Work request ▸ Set down the text of each row below word for word, leaving out the pictures.

Supplied entries ▸
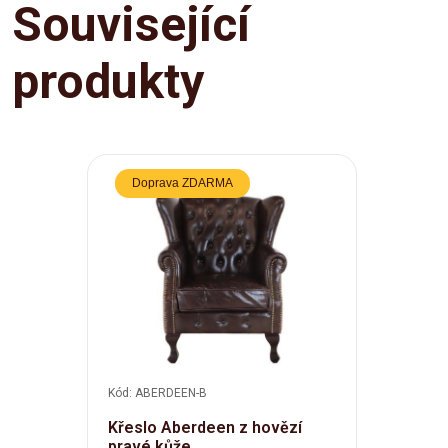
Související
produkty
Doprava ZDARMA
Kód: ABERDEEN-B
Křeslo Aberdeen z hovězí
pravé kůže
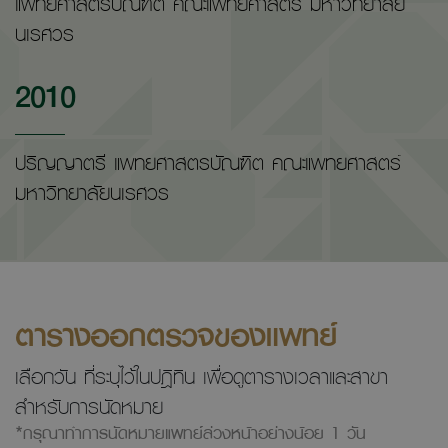
แพทยศาสตร์บัณฑิต คณะแพทยศาสตร์ มหาวิทยาลัย
นเรศวร
2010
ปริญญาตรี แพทยศาสตรบัณฑิต คณะแพทยศาสตร์
มหาวิทยาลัยนเรศวร
ตารางออกตรวจของแพทย์
เลือกวัน ที่ระบุไว้ในปฎิทิน เพื่อดูตารางเวลาและสาขา
สำหรับการนัดหมาย
*กรุณาทำการนัดหมายแพทย์ล่วงหน้าอย่างน้อย 1 วัน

Output of the exercise ▸
Související
produkty
Doprava ZDARMA
Kód: ABERDEEN-B
Křeslo Aberdeen z hovězí
pravé kůže
แพทยศาสตร์บัณฑิต คณะแพทยศาสตร์ มหาวิทยาลัย
นเรศวร
2010
ปริญญาตรี แพทยศาสตรบัณฑิต คณะแพทยศาสตร์
มหาวิทยาลัยนเรศวร
ตารางออกตรวจของแพทย์
เลือกวัน ที่ระบุไว้ในปฎิทิน เพื่อดูตารางเวลาและสาขา
สำหรับการนัดหมาย
*กรุณาทำการนัดหมายแพทย์ล่วงหน้าอย่างน้อย 1 วัน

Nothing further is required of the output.